La notion d'opération de police a des implications militaires, mais également économiques : intégrée dans le corpus de la politique étrangère américaine, elle justifiera, le moment venu, des interventions tant militaires qu'économiques qui ne nécessiteront plus l'aval du Conseil de sécurité des Nations Unies, ou de l'Assemblée générale des Nations Unies, où les pays issus de la décolonisation sont devenus majoritaires. A la Libération, l'opération de police en Corée trouve son pendant sur le continent européen avec la constitution de l'OTAN et de l'OCDE.

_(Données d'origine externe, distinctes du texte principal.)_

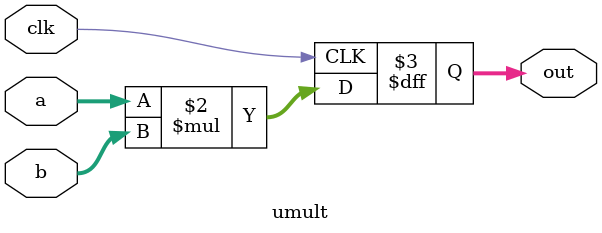
<source format=sv>
module umult
#(
  parameter AWIDTH = 8,
  parameter BWIDTH = 8,
  parameter PIPELINE = 1,
  parameter OWIDTH = AWIDTH + BWIDTH
)
(
  input wire                  clk = '0,
  input         [AWIDTH-1:0]  a,
  input         [BWIDTH-1:0]  b,
  output logic  [OWIDTH-1:0]  out
);

generate
  if(PIPELINE == 0)
    assign out = a * b;
  else if(PIPELINE == 1) begin
    always_ff @ (posedge clk) out <= a * b;
  end
  else if (PIPELINE == 2) begin
    logic [AWIDTH-1:0] ar;
    logic [BWIDTH-1:0] br;
    always_ff @ (posedge clk) begin
      ar <= a;
      br <= b;
      out <= ar * br;
    end
  end
  else
    $fatal("PIPELINE must be 0,1,2");
endgenerate

endmodule
</source>
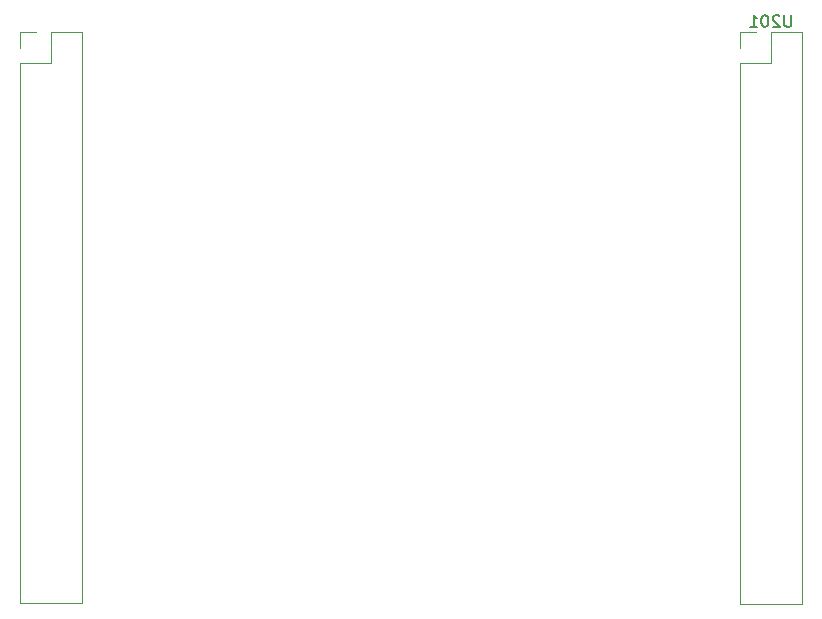
<source format=gbr>
%TF.GenerationSoftware,KiCad,Pcbnew,7.0.5-7.0.5~ubuntu22.04.1*%
%TF.CreationDate,2023-07-17T10:47:06+02:00*%
%TF.ProjectId,audio_iface,61756469-6f5f-4696-9661-63652e6b6963,rev?*%
%TF.SameCoordinates,Original*%
%TF.FileFunction,Legend,Bot*%
%TF.FilePolarity,Positive*%
%FSLAX46Y46*%
G04 Gerber Fmt 4.6, Leading zero omitted, Abs format (unit mm)*
G04 Created by KiCad (PCBNEW 7.0.5-7.0.5~ubuntu22.04.1) date 2023-07-17 10:47:06*
%MOMM*%
%LPD*%
G01*
G04 APERTURE LIST*
%ADD10C,0.150000*%
%ADD11C,0.120000*%
G04 APERTURE END LIST*
D10*
%TO.C,U201*%
X82194285Y-44374819D02*
X82194285Y-45184342D01*
X82194285Y-45184342D02*
X82146666Y-45279580D01*
X82146666Y-45279580D02*
X82099047Y-45327200D01*
X82099047Y-45327200D02*
X82003809Y-45374819D01*
X82003809Y-45374819D02*
X81813333Y-45374819D01*
X81813333Y-45374819D02*
X81718095Y-45327200D01*
X81718095Y-45327200D02*
X81670476Y-45279580D01*
X81670476Y-45279580D02*
X81622857Y-45184342D01*
X81622857Y-45184342D02*
X81622857Y-44374819D01*
X81194285Y-44470057D02*
X81146666Y-44422438D01*
X81146666Y-44422438D02*
X81051428Y-44374819D01*
X81051428Y-44374819D02*
X80813333Y-44374819D01*
X80813333Y-44374819D02*
X80718095Y-44422438D01*
X80718095Y-44422438D02*
X80670476Y-44470057D01*
X80670476Y-44470057D02*
X80622857Y-44565295D01*
X80622857Y-44565295D02*
X80622857Y-44660533D01*
X80622857Y-44660533D02*
X80670476Y-44803390D01*
X80670476Y-44803390D02*
X81241904Y-45374819D01*
X81241904Y-45374819D02*
X80622857Y-45374819D01*
X80003809Y-44374819D02*
X79908571Y-44374819D01*
X79908571Y-44374819D02*
X79813333Y-44422438D01*
X79813333Y-44422438D02*
X79765714Y-44470057D01*
X79765714Y-44470057D02*
X79718095Y-44565295D01*
X79718095Y-44565295D02*
X79670476Y-44755771D01*
X79670476Y-44755771D02*
X79670476Y-44993866D01*
X79670476Y-44993866D02*
X79718095Y-45184342D01*
X79718095Y-45184342D02*
X79765714Y-45279580D01*
X79765714Y-45279580D02*
X79813333Y-45327200D01*
X79813333Y-45327200D02*
X79908571Y-45374819D01*
X79908571Y-45374819D02*
X80003809Y-45374819D01*
X80003809Y-45374819D02*
X80099047Y-45327200D01*
X80099047Y-45327200D02*
X80146666Y-45279580D01*
X80146666Y-45279580D02*
X80194285Y-45184342D01*
X80194285Y-45184342D02*
X80241904Y-44993866D01*
X80241904Y-44993866D02*
X80241904Y-44755771D01*
X80241904Y-44755771D02*
X80194285Y-44565295D01*
X80194285Y-44565295D02*
X80146666Y-44470057D01*
X80146666Y-44470057D02*
X80099047Y-44422438D01*
X80099047Y-44422438D02*
X80003809Y-44374819D01*
X78718095Y-45374819D02*
X79289523Y-45374819D01*
X79003809Y-45374819D02*
X79003809Y-44374819D01*
X79003809Y-44374819D02*
X79099047Y-44517676D01*
X79099047Y-44517676D02*
X79194285Y-44612914D01*
X79194285Y-44612914D02*
X79289523Y-44660533D01*
D11*
X16920000Y-45810000D02*
X16920000Y-47140000D01*
X16920000Y-48410000D02*
X16920000Y-94190000D01*
X18250000Y-45810000D02*
X16920000Y-45810000D01*
X19520000Y-45810000D02*
X19520000Y-48410000D01*
X19520000Y-48410000D02*
X16920000Y-48410000D01*
X22120000Y-45810000D02*
X19520000Y-45810000D01*
X22120000Y-45810000D02*
X22120000Y-94190000D01*
X22120000Y-94190000D02*
X16920000Y-94190000D01*
X77880000Y-45820000D02*
X77880000Y-47150000D01*
X77880000Y-48420000D02*
X77880000Y-94200000D01*
X79210000Y-45820000D02*
X77880000Y-45820000D01*
X80480000Y-45820000D02*
X80480000Y-48420000D01*
X80480000Y-48420000D02*
X77880000Y-48420000D01*
X83080000Y-45820000D02*
X80480000Y-45820000D01*
X83080000Y-45820000D02*
X83080000Y-94200000D01*
X83080000Y-94200000D02*
X77880000Y-94200000D01*
%TD*%
M02*

</source>
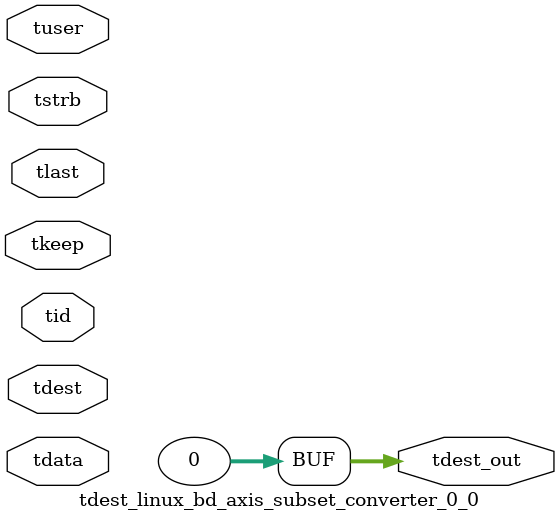
<source format=v>


`timescale 1ps/1ps

module tdest_linux_bd_axis_subset_converter_0_0 #
(
parameter C_S_AXIS_TDATA_WIDTH = 32,
parameter C_S_AXIS_TUSER_WIDTH = 0,
parameter C_S_AXIS_TID_WIDTH   = 0,
parameter C_S_AXIS_TDEST_WIDTH = 0,
parameter C_M_AXIS_TDEST_WIDTH = 32
)
(
input  [(C_S_AXIS_TDATA_WIDTH == 0 ? 1 : C_S_AXIS_TDATA_WIDTH)-1:0     ] tdata,
input  [(C_S_AXIS_TUSER_WIDTH == 0 ? 1 : C_S_AXIS_TUSER_WIDTH)-1:0     ] tuser,
input  [(C_S_AXIS_TID_WIDTH   == 0 ? 1 : C_S_AXIS_TID_WIDTH)-1:0       ] tid,
input  [(C_S_AXIS_TDEST_WIDTH == 0 ? 1 : C_S_AXIS_TDEST_WIDTH)-1:0     ] tdest,
input  [(C_S_AXIS_TDATA_WIDTH/8)-1:0 ] tkeep,
input  [(C_S_AXIS_TDATA_WIDTH/8)-1:0 ] tstrb,
input                                                                    tlast,
output [C_M_AXIS_TDEST_WIDTH-1:0] tdest_out
);

assign tdest_out = {1'b0};

endmodule


</source>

L'exposé de Peter Burchett a été suivi par une large discussion avec le public, déplorant la présentation unilatérale de la guerre qui avait été faite en Occident, dès le déclenchement du conflit, en en imputant la seule responsabilité à la Corée du Nord, ainsi que le rôle joué par le général MacArthur, qui avait pavé le chemin pour une provocation du Nord avant de réclamer l'emploi de l'arme nucléaire en Corée. La perception par la diplomatie américaine de la Corée du Nord, à la fois partenaire dans des négociations internationales (comme dans les pourparlers à six) et "Etat voyou", trouve ses racines dans les origines mêmes de la guerre de Corée.
* L'un d'entre-eux, Dean Rusk, sera l'un des principaux artisans de la guerre du Vietnam. Il servit, entre 1961 et 1969, comme secrétaire d'État sous la présidence de John F. Kennedy puis celle de Lyndon B. Johnson.